**Required work**.
**1)** Reproduce the passage of the management commentary starting at "Management Commentary" and ending at "this challenging environment.".
**2)** According to the management commentary, to what amount was the borrowing base reset in April?
**3)** Carry the management commentary forward, writing what comes after its last sentence.

**Extract**.

Management Commentary
Halbert S. Washburn, Breitburn’s Chief Executive Officer, said:
"We are very pleased to report another solid quarter with
production, cost reductions, and Adjusted EBITDA in-line with our
guidance for the first half of the year. We have completed the
integration of the QR Energy assets and our diverse portfolio
continues to perform as expected in this challenging environment.
Earlier this year, we announced a number of steps to address what
we thought could be an extended period of weak commodity pricing.
Those steps included dramatically reducing our capital budget,
implementing an aggressive program to reduce operating costs and
completing a significant workforce reduction plan. In addition, in
April we raised almost $1 billion in external capital and reset our
borrowing base to $1.8 billion, without a scheduled redetermination
until April of 2016. We also reset our common unit distribution to
$0.50 per unit. As a result of these actions, we currently have
approximately $500 million of available liquidity under our credit
facility, are on track to reduce bank debt throughout the year and
have an excellent distribution coverage ratio of 2.16 times this
quarter."
Mr. Washburn continued, "In addition, we continue to evaluate
the most attractive alternatives for maximizing the value of our
substantial acreage position in the Midland Basin. With over 22,000
gross surface acres and approximately 360 net identified locations,
we have the ability to add meaningful production and reserves to
our base business over the course of the next few years. This
acreage provides us with significant strategic and operating
flexibility particularly in the current commodity price
environment."

**Provided records**.
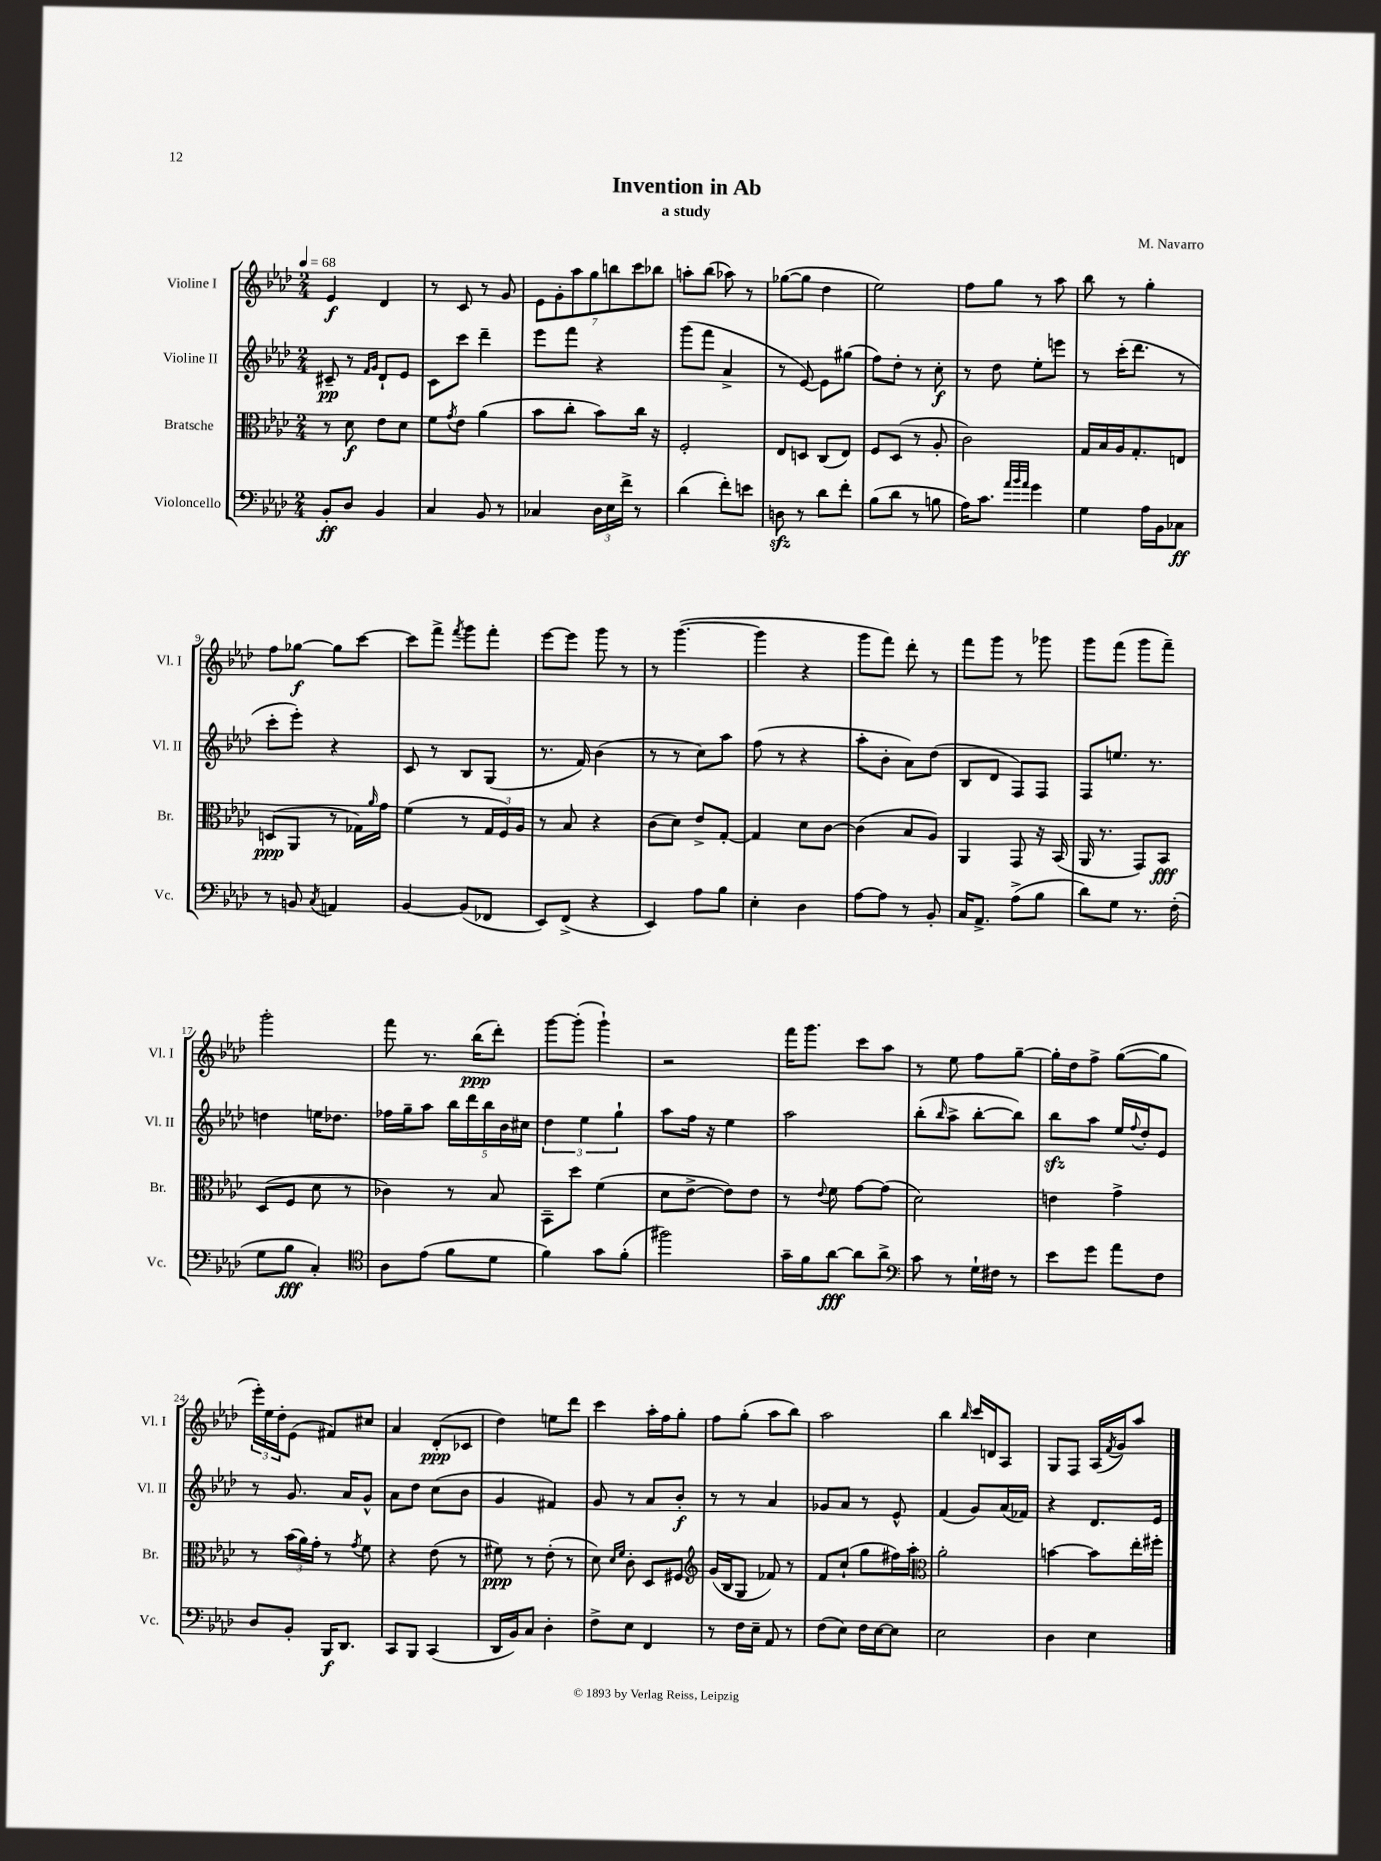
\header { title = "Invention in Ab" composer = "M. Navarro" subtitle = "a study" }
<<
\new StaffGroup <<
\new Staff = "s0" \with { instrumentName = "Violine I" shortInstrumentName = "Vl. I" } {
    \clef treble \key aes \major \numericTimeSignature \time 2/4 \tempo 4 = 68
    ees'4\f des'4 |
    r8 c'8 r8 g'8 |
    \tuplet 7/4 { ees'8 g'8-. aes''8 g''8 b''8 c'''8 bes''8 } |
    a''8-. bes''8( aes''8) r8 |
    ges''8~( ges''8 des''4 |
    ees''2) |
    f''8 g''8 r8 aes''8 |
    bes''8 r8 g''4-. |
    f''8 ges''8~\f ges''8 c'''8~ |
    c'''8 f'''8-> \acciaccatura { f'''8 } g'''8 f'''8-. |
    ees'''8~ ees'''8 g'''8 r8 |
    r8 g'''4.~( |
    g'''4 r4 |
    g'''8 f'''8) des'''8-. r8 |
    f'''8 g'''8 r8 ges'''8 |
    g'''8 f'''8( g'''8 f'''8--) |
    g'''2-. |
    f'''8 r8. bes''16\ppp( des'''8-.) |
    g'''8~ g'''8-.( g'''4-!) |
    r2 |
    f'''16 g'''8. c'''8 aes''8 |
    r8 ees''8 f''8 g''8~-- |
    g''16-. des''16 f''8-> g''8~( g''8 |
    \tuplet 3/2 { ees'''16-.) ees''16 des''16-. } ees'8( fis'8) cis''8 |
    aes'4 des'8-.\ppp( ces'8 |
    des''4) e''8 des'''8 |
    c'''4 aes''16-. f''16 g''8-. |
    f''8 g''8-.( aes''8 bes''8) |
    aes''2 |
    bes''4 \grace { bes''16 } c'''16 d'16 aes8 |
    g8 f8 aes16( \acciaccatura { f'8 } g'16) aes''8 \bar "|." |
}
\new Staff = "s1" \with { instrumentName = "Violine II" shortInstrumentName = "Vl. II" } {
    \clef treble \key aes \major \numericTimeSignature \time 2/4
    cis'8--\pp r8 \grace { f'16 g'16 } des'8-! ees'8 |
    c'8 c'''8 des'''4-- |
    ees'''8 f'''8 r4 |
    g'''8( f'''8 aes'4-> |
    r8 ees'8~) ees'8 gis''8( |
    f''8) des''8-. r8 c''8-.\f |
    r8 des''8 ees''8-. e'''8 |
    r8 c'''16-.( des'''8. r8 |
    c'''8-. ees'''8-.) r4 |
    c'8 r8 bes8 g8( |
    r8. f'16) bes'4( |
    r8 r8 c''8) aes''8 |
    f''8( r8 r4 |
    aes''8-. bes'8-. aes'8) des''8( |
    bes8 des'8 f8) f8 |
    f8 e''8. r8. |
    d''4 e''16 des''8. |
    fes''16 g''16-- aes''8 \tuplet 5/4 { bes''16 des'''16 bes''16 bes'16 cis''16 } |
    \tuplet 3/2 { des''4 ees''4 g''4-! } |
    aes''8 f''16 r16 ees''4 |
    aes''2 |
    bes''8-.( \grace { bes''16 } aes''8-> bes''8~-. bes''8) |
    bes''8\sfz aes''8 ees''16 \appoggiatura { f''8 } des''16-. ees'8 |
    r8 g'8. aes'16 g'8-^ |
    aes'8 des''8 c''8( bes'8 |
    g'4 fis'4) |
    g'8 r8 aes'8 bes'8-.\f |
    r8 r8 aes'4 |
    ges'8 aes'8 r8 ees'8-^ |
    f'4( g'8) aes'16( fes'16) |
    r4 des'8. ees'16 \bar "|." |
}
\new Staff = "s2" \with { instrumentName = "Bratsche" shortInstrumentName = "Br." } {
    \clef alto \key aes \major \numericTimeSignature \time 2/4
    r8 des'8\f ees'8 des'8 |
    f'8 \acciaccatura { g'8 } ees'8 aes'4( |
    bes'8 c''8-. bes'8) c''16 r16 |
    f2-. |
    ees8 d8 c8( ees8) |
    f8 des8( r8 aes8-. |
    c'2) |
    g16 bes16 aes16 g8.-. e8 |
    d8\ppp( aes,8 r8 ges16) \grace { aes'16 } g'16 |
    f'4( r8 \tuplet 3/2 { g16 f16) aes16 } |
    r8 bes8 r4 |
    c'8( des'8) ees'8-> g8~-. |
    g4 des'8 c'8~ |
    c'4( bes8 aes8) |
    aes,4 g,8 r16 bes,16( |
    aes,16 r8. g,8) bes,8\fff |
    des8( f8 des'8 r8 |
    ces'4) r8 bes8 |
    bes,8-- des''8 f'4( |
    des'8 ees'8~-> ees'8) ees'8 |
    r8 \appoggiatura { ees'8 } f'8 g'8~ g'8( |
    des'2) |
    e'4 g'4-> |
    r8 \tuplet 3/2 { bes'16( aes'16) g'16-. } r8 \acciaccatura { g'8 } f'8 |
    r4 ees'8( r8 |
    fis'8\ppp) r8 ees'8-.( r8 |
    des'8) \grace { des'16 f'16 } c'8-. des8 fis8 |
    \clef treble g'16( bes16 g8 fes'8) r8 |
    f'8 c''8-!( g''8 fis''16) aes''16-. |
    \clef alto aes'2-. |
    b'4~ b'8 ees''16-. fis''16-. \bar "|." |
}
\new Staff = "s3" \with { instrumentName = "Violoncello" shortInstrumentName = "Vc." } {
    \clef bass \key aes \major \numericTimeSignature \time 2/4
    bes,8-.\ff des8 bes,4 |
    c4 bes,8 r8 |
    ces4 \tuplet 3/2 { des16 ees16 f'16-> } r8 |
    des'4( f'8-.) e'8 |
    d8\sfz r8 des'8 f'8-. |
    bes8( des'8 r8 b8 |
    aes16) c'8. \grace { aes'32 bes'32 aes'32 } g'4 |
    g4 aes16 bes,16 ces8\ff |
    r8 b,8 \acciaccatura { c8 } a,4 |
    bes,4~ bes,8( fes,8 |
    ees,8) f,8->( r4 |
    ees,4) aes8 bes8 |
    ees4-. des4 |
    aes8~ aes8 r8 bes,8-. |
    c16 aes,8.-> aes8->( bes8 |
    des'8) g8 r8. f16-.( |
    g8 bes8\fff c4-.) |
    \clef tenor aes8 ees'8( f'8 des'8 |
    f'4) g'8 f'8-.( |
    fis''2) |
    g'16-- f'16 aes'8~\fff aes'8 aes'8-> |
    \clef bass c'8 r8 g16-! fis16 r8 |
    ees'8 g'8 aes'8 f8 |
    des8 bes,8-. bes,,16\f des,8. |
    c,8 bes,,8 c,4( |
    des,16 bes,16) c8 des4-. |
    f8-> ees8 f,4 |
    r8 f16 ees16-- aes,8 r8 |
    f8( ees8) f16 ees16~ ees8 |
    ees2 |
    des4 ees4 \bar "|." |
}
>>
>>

**Answers to the tasks**.
**1)**
Management Commentary
Halbert S. Washburn, Breitburn’s Chief Executive Officer, said:
"We are very pleased to report another solid quarter with
production, cost reductions, and Adjusted EBITDA in-line with our
guidance for the first half of the year. We have completed the
integration of the QR Energy assets and our diverse portfolio
continues to perform as expected in this challenging environment.

**2)** $1.8 billion

**3)**
Second Quarter 2015 Operating and
Financial Results Compared to First Quarter 2015
- Total production was 5,015 MBoe in the
second quarter of 2015 compared to 5,051 MBoe in the first quarter
of 2015. Average daily production was 55.1 MBoe/day in the second
quarter of 2015 compared to 56.1 MBoe/day in the first quarter of
2015.
- Oil production decreased to 2,822 MBbl
compared to 2,890 MBbl in the first quarter of 2015.
- NGL production increased to 483 MBbl
compared to 459 MBbl in the first quarter of 2015.
- Natural gas production increased to
10,264 MMcf compared to 10,211 MMcf in the first quarter of
2015.
- Adjusted EBITDA was $162.9 million
(including $1.1 million of restructuring costs) in the second
quarter of 2015 compared to $148.6 million (including $4.1 million
of restructuring costs) in the first quarter of 2015, a 10%
increase primarily due to higher oil sales revenue and lower lease
operating and G&A expenses, partially offset by lower commodity
derivative settlements.
- Net loss attributable to common
unitholders was $316.2 million, or $1.46 per diluted common unit,
in the second quarter of 2015, which includes a non-cash goodwill
impairment charge of $95.9 million, or $0.45 per unit, compared to
net loss of $63.0 million, or $0.29 per diluted common unit, in the
first quarter of 2015, which included non-cash impairment charges
of approximately $59.1 million, or $0.28 per unit.
- Oil, NGL and natural gas sales revenues
were $189.6 million in the second quarter of 2015 compared to
$162.6 million in the first quarter of 2015, primarily reflecting
higher realized oil and NGL prices.
- Lease operating expenses, which include
district expenses, processing fees and transportation costs but
exclude taxes, were $18.72 per Boe in the second quarter of 2015
compared to $19.81 per Boe in the first quarter of 2015, a 6%
decrease primarily due to cost cutting efforts, lower fuel and
utility costs, and lower workover expense.
- General and administrative expenses,
excluding non-cash unit-based compensation costs, were $16.8
million in the second quarter of 2015 compared to $25.3 million in
the first quarter of 2015, primarily due to cost cutting efforts
(including reduction in workforce) and $1.9 million lower
integration costs.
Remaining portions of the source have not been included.